After a long silence she whispered, “Thank you.”
Two days later, the aftermath arrived like a swarm.
It started while I was making coffee. The kitchen was quiet except for the drip of the machine, the soft clink of my spoon against the mug. Morning light spilled across the counter in pale stripes through the blinds. Kennedy was still asleep, her door closed, the house finally calm after the long, tense night.
My phone buzzed on the counter. Once, twice, then again, vibrating hard enough to rattle against the granite.
I glanced at the screen.
Missed calls: 12.
Then, as I watched, it jumped.
My stomach clenched. I tapped the screen and saw the names stacked in a familiar, relentless pattern.
Mom.
Garrett.
Sierra.
Bridget.
Over and over, as if rotating through them could wear me down.
The coffee maker beeped and clicked off. The smell of coffee should have been comforting. It wasn’t. It mixed with the sour taste of dread and anger.
Then an email notification slid across the screen, and my eyes snagged on the subject line.
From: James Chen
Subject: Official Termination — Harrison Technologies Series A
My fingers went cold.
I opened it.
James’s email was crisp, formal, written in the language of finality. The kind of language that didn’t care about family dinners or tears or apologies whispered too late.
Apex Ventures is formally terminating the Series A term sheet with Harrison Technologies effective immediately…
Below, a chain of replies from other investors. One after another. Short, decisive. The corporate equivalent of doors slamming.
We are withdrawing.
Pulling our commitment.
Effective immediately.
No room for bargaining. No softening.
My phone buzzed again, then began ringing outright.
Sierra.
I watched it ring out until it stopped.
It rang again.
Mom, FaceTime.
I declined without thinking.
Bridget called. Then Garrett. Then Sierra again.
The kitchen felt too bright, too exposed. I set my mug down and stared at the phone as if it were an animal waiting to bite.
Footsteps padded down the hallway. Kennedy appeared in the doorway in pajamas, hair a tangled halo, rubbing sleep from her eyes.
She took one look at my face and stopped.
“Is it them?” she asked quietly.
I nodded.
She walked into the kitchen and climbed onto the stool at the island, pulling her knees up close. Her gaze flicked to the phone, then away, as if looking at it directly might invite it to attack.
Another FaceTime call came in. Mom again.
Kennedy watched it ring. Watched me decline it.
Her expression was unreadable, but I could see the tension in her jaw.

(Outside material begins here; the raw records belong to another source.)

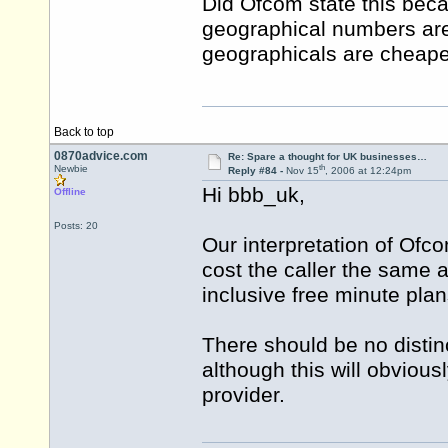
Did Ofcom state this becau
geographical numbers are s
geographicals are cheaper
Back to top
0870advice.com
Re: Spare a thought for UK businesses…
th
Newbie
Reply #84 -
Nov 15
, 2006 at 12:24pm
Hi bbb_uk,
Offline
Posts: 20
Our interpretation of Ofco
cost the caller the same a
inclusive free minute plan
There should be no distin
although this will obvious
provider.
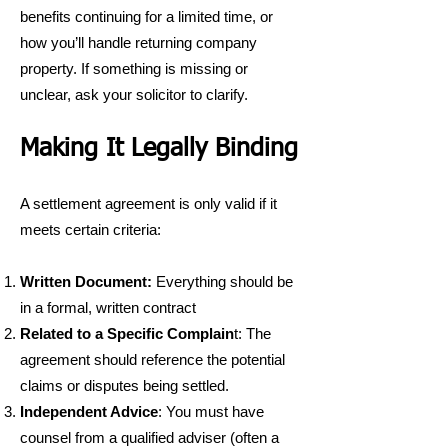
benefits continuing for a limited time, or
how you’ll handle returning company
property. If something is missing or
unclear, ask your solicitor to clarify.
Making It Legally Binding
A settlement agreement is only valid if it
meets certain criteria:
Written Document:
Everything should be
in a formal, written contract
Related to a Specific Complain
t: The
agreement should reference the potential
claims or disputes being settled.
Independent Advice
: You must have
counsel from a qualified adviser (often a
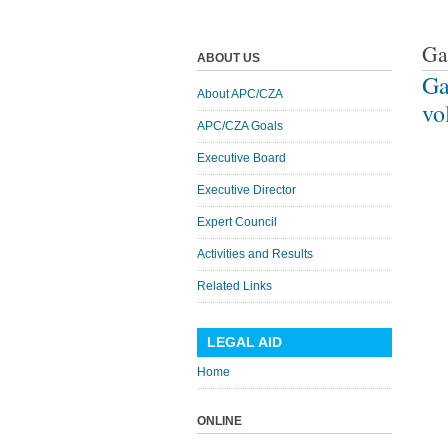
Ga
ABOUT US
Ga
About APC/CZA
vo
APC/CZA Goals
Executive Board
Executive Director
Expert Council
Activities and Results
Related Links
LEGAL AID
Home
ONLINE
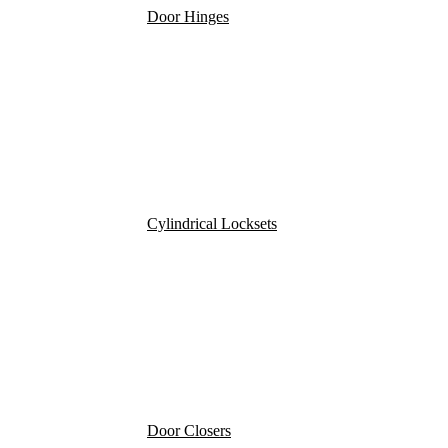
Door Hinges
Cylindrical Locksets
Door Closers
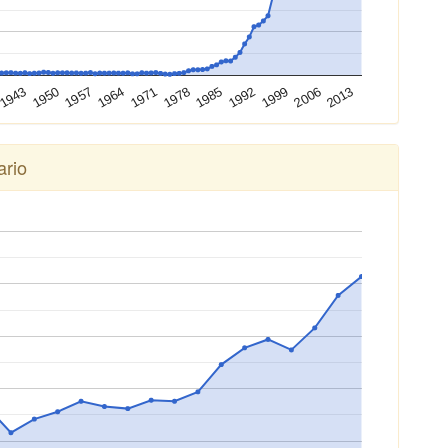
2013
2006
1999
1992
1985
1978
1971
1964
1957
1950
1943
ario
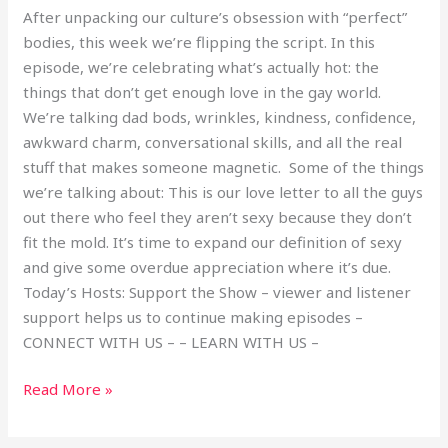
After unpacking our culture’s obsession with “perfect”
bodies, this week we’re flipping the script. In this
episode, we’re celebrating what’s actually hot: the
things that don’t get enough love in the gay world.
We’re talking dad bods, wrinkles, kindness, confidence,
awkward charm, conversational skills, and all the real
stuff that makes someone magnetic. Some of the things
we’re talking about: This is our love letter to all the guys
out there who feel they aren’t sexy because they don’t
fit the mold. It’s time to expand our definition of sexy
and give some overdue appreciation where it’s due.
Today’s Hosts: Support the Show – viewer and listener
support helps us to continue making episodes –
CONNECT WITH US – – LEARN WITH US –
Read More »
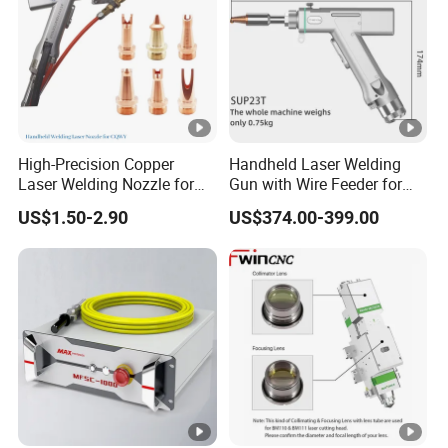
High-Precision Copper
Handheld Laser Welding
Laser Welding Nozzle for
Gun with Wire Feeder for
Handheld Equipment
Sale Sup21t Sup23t
US$1.50-2.90
US$374.00-399.00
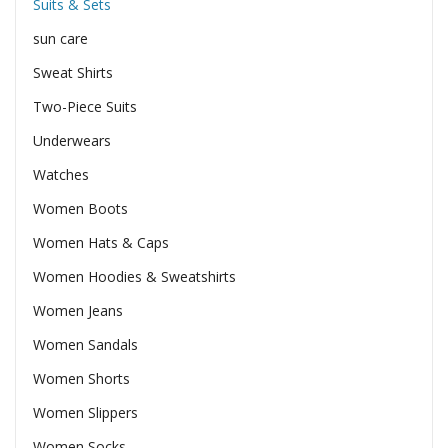
Suits & Sets
sun care
Sweat Shirts
Two-Piece Suits
Underwears
Watches
Women Boots
Women Hats & Caps
Women Hoodies & Sweatshirts
Women Jeans
Women Sandals
Women Shorts
Women Slippers
Women Socks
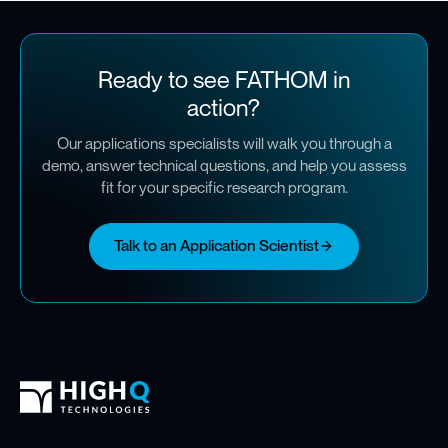
Ready to see FATHOM in
action?
Our applications specialists will walk you through a
demo, answer technical questions, and help you assess
fit for your specific research program.
Talk to an Application Scientist
High Q Footer
Homepage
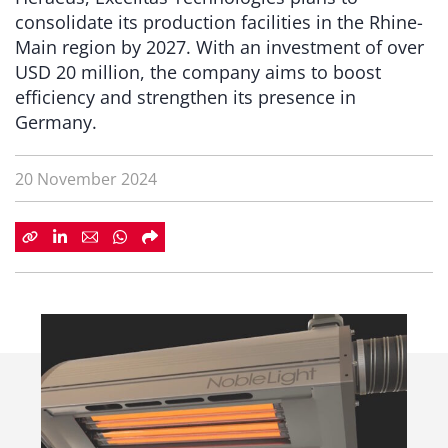
consolidate its production facilities in the Rhine-
Main region by 2027. With an investment of over
USD 20 million, the company aims to boost
efficiency and strengthen its presence in
Germany.
20 November 2024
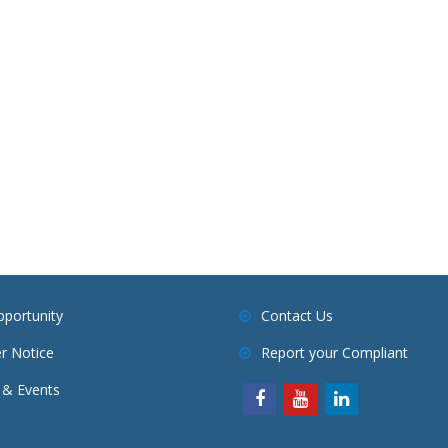
pportunity
Contact Us
r Notice
Report your Compliant
& Events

When the call ended, a flood of messages appeared, one after another. Bridget’s name and photo kept popping up, filling the screen like a billboard.

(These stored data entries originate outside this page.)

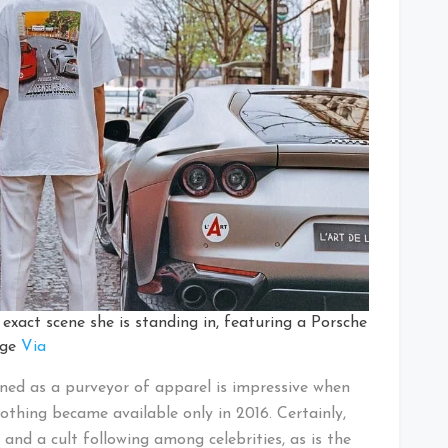
xact scene she is standing in, featuring a Porsche
age
Via
ined as a purveyor of apparel is impressive when
clothing became available only in 2016. Certainly,
and a cult following among celebrities, as is the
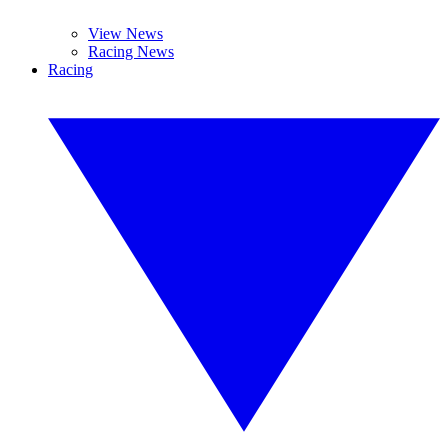
View News
Racing News
Racing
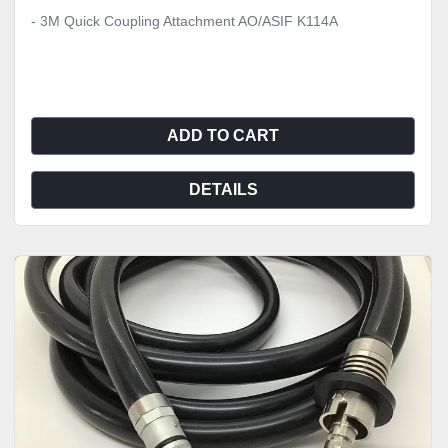
- 3M Quick Coupling Attachment AO/ASIF K114A
ADD TO CART
DETAILS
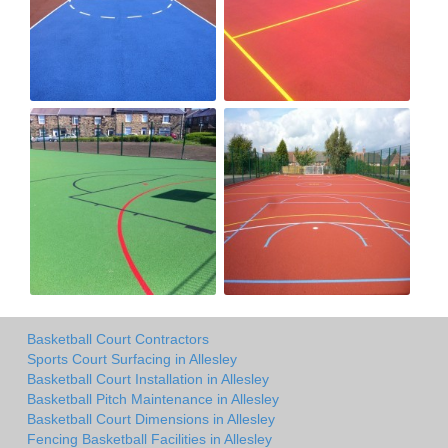
Basketball Court Contractors
Sports Court Surfacing in Allesley
Basketball Court Installation in Allesley
Basketball Pitch Maintenance in Allesley
Basketball Court Dimensions in Allesley
Fencing Basketball Facilities in Allesley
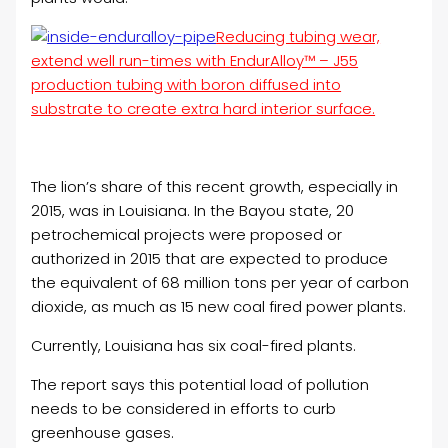
Reducing tubing wear,
extend well run-times with EndurAlloy™ – J55
production tubing with boron diffused into
substrate to create extra hard interior surface.
The lion’s share of this recent growth, especially in
2015, was in Louisiana. In the Bayou state, 20
petrochemical projects were proposed or
authorized in 2015 that are expected to produce
the equivalent of 68 million tons per year of carbon
dioxide, as much as 15 new coal fired power plants.
Currently, Louisiana has six coal-fired plants.
The report says this potential load of pollution
needs to be considered in efforts to curb
greenhouse gases.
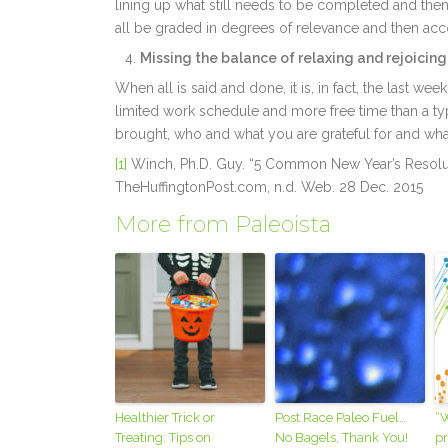
lining up what still needs to be completed and the
all be graded in degrees of relevance and then ac
Missing the balance of relaxing and rejoicing
When all is said and done, it is, in fact, the last we
limited work schedule and more free time than a typ
brought, who and what you are grateful for and what 
[1]
Winch, Ph.D. Guy. “5 Common New Year’s Resolu
TheHuffingtonPost.com, n.d. Web. 28 Dec. 2015
More from Paleoista
Healthier Trick or
Post Race Paleo Fuel…
“W
Treating: Tips on
No Bagels, Thank You!
pr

Kennedy leaned over. “Can I see?”
I slid the phone toward her. If she was old enough to be excluded, old enough to be mocked and dismissed, then she was old enough to see the truth without me filtering it into something prettier.
She scrolled slowly, eyes moving across lines of text.
Bridget: You evil. Do you have any idea what you’ve done?
Bridget: Garrett hasn’t slept in 48 hours. His company is collapsing because of your temper tantrum.
Bridget: I hope you rot.
Kennedy’s thumb paused on another message.
Bridget: Cole asked why Aunt Holly hates him. How do you explain that to an eleven-year-old?
Kennedy’s face tightened. Her lips pressed into a thin line. For a moment, she looked exactly like me.
I felt my own eyes sting, not because Bridget’s words hurt me, but because of the audacity of trying to turn this into a story where my daughter was the problem and their cruelty was just a misunderstanding.
Kennedy lifted her gaze to mine.
“They’re really mad,” she said.
“Yeah,” I replied. “They are.”
The phone rang again. Garrett.
Kennedy looked at the screen, then at me. Her voice was small but steady. “Are you going to answer?”
I considered it. Not because I wanted to hear him, but because I wanted to be sure. I wanted to hear whether, in the face of consequences, he would finally do the one thing that mattered.
Ask about her. Say her name. Apologize.